Adding to that, databases often lock files and flush changes quite aggressively. With NFS, the server maintains locks, and flush guarantees are relaxed, potentially leading to data consistency issues.

Ignoring the warning shot🔗

I should have known better: A few months back, the microSD card that provided the root file system for the Raspberry Pi 3 running VictoriaMetrics died and the OS crashed.

At first, it looked like this incident would validate my decision to put everything on NFS, because recovery would only take flashing a fresh microSD cart with a basic OS and run docker compose up -d (that was before I dug up Ansible again).

That almost worked, but VictoriaMetrics refused to start. Turns out the data was corrupted, and I couldn’t un-corrupt it with LLM assistance, so I had to drop months worth of historic data and start fresh.

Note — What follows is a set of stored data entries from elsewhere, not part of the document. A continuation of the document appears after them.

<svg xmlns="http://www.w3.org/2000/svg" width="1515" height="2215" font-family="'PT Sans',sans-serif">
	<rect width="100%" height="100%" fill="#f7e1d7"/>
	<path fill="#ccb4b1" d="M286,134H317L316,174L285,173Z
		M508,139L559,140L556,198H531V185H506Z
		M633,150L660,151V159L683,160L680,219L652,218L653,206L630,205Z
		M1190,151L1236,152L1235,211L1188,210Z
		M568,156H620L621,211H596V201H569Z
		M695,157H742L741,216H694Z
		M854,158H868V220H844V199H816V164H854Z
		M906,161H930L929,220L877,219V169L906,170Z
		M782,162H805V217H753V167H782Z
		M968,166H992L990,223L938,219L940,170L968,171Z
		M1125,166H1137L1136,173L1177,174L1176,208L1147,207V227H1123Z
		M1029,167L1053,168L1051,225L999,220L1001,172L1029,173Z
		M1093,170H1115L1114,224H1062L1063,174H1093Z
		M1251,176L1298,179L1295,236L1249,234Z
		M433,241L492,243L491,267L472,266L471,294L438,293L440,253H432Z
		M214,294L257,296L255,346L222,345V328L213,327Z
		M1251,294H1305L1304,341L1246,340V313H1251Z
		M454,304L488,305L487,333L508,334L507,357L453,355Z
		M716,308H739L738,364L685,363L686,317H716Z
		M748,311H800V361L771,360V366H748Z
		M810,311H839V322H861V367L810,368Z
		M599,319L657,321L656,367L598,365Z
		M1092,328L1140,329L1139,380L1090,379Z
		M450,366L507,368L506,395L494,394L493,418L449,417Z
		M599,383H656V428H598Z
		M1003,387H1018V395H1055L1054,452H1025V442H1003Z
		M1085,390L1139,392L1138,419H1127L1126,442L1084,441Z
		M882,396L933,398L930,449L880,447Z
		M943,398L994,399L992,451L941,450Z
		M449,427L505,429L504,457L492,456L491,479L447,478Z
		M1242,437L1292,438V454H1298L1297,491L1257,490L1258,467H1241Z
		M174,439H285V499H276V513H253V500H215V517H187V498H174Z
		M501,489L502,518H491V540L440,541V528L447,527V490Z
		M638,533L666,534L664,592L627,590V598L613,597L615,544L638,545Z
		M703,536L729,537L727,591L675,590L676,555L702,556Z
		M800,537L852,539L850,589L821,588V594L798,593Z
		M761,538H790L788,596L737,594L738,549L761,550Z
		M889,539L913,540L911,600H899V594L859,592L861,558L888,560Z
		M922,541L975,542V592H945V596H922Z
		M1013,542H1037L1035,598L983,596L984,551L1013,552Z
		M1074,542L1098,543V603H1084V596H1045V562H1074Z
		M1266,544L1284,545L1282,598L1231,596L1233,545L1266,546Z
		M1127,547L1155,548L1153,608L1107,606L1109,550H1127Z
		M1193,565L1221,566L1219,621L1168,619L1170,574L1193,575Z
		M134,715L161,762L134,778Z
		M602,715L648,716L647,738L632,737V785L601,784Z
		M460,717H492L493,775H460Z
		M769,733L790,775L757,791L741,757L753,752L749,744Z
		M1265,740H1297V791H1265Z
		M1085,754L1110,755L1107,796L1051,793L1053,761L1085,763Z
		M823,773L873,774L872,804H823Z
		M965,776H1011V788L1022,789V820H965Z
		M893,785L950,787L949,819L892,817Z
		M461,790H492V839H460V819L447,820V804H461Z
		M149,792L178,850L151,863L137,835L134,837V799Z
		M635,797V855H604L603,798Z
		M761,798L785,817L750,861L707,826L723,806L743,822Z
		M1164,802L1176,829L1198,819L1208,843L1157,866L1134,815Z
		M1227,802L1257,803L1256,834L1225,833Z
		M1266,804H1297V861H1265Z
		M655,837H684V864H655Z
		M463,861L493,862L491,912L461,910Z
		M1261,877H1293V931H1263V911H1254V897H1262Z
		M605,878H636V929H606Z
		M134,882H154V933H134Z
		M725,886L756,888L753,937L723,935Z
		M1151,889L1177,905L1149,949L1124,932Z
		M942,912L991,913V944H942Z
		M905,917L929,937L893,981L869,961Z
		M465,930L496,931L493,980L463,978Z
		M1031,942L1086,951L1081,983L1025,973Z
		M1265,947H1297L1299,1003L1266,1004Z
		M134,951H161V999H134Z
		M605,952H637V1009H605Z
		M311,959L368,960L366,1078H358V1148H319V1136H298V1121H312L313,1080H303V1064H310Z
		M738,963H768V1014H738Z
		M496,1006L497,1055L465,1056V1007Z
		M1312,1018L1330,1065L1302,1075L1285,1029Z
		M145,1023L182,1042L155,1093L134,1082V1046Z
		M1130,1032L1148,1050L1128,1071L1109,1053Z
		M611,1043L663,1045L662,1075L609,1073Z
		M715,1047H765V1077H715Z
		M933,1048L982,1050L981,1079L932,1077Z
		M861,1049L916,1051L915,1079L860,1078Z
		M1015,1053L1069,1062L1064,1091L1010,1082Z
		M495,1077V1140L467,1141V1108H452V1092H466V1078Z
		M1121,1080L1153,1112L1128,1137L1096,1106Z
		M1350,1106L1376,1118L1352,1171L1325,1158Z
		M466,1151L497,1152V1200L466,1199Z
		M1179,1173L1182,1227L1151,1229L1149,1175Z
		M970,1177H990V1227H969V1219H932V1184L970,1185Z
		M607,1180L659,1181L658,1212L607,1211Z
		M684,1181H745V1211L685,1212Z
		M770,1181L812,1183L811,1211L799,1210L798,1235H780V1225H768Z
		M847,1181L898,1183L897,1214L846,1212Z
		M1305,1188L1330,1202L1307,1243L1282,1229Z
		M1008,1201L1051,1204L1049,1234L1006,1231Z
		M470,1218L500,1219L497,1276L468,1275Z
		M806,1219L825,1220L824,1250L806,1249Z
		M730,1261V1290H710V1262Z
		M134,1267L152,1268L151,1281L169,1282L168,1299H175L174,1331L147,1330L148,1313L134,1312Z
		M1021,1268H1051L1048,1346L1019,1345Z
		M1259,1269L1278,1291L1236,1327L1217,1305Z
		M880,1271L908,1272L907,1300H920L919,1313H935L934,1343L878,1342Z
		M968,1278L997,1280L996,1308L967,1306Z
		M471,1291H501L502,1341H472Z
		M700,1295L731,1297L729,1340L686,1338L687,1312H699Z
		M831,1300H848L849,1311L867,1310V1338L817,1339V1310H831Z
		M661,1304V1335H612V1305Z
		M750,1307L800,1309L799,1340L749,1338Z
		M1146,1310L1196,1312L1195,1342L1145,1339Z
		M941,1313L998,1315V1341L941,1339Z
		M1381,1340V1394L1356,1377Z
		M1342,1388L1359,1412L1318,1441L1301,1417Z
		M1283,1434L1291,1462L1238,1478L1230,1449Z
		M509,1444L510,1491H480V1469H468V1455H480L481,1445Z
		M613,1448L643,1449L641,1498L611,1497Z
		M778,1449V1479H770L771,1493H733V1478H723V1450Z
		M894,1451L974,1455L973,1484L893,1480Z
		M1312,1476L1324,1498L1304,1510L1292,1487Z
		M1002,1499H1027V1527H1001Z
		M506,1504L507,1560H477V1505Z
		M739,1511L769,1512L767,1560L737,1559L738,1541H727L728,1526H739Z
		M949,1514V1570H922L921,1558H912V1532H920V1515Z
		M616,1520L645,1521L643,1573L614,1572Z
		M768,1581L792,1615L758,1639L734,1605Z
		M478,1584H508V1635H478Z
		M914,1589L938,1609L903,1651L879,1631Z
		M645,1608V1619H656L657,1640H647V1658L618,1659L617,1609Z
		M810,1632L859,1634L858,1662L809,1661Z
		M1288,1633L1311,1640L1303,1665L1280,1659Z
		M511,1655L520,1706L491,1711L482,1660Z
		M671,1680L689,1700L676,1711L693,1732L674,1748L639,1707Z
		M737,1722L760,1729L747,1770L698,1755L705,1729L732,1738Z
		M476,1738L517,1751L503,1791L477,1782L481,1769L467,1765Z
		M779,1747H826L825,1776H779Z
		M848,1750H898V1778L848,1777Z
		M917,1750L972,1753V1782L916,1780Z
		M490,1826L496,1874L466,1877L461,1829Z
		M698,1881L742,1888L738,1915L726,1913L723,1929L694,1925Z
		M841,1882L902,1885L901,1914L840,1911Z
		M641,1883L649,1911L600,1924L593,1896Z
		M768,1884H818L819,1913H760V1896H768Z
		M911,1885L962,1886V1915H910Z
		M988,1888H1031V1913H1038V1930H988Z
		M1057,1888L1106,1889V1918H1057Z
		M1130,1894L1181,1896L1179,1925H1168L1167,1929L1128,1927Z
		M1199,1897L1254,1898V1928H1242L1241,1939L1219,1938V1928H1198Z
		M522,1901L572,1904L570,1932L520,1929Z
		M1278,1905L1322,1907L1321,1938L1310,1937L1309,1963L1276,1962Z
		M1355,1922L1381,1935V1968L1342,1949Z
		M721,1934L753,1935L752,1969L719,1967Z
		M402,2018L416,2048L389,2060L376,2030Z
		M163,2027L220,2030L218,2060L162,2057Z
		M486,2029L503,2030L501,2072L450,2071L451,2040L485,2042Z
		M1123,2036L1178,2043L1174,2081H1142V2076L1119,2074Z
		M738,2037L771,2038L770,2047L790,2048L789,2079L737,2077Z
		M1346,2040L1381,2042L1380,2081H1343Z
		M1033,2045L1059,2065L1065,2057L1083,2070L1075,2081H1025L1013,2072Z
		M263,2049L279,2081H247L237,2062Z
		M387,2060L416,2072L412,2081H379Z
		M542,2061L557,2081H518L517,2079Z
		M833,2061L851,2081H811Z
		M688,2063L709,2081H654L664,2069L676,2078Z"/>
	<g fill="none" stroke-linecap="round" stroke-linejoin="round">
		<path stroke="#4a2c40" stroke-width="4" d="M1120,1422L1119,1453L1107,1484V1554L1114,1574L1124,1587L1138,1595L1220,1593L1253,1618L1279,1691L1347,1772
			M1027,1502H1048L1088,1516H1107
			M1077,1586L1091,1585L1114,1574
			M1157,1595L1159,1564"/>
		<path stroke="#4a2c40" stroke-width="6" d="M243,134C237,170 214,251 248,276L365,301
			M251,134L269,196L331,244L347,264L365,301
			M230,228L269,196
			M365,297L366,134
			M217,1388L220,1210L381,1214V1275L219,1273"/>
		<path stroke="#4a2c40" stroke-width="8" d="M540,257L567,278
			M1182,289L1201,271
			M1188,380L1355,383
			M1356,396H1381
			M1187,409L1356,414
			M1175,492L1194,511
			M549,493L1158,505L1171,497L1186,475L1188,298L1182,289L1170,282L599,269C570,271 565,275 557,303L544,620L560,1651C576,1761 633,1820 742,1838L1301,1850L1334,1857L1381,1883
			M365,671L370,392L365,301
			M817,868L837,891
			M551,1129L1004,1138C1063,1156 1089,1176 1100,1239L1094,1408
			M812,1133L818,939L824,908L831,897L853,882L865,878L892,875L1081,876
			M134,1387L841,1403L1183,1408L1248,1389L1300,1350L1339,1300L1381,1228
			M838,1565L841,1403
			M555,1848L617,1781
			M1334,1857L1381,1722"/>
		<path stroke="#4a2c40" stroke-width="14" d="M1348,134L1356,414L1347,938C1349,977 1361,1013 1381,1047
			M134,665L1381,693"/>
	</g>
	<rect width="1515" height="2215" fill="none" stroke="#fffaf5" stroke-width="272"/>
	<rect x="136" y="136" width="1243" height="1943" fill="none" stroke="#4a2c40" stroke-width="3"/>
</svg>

The incident showed that databases depend on local file system semantics when it comes to operations like fsync to make sure data remains consistent, but NFS doesn’t provide these guarantees. Should have listened to that warning.

Moving forward🔗

I now switched database-dependent services to use databases backed by local storage, and set up backup scripts that write and rotate backups on NFS volumes on a regular basis. It will increase the wear on the SD cards a little, but I’ll have to live with that, because replacing all the existing devices with something SSD-capable for better durability would be costly.

The effect of this improvement was striking: NFS latency dropped from tens of seconds to low milliseconds. The number of NFS IO operations per second decreased from thousands to below a hundred.

When the next microSD card fails, I’ll notice the things I missed in the backups, but that’s just an opportunity for better automation.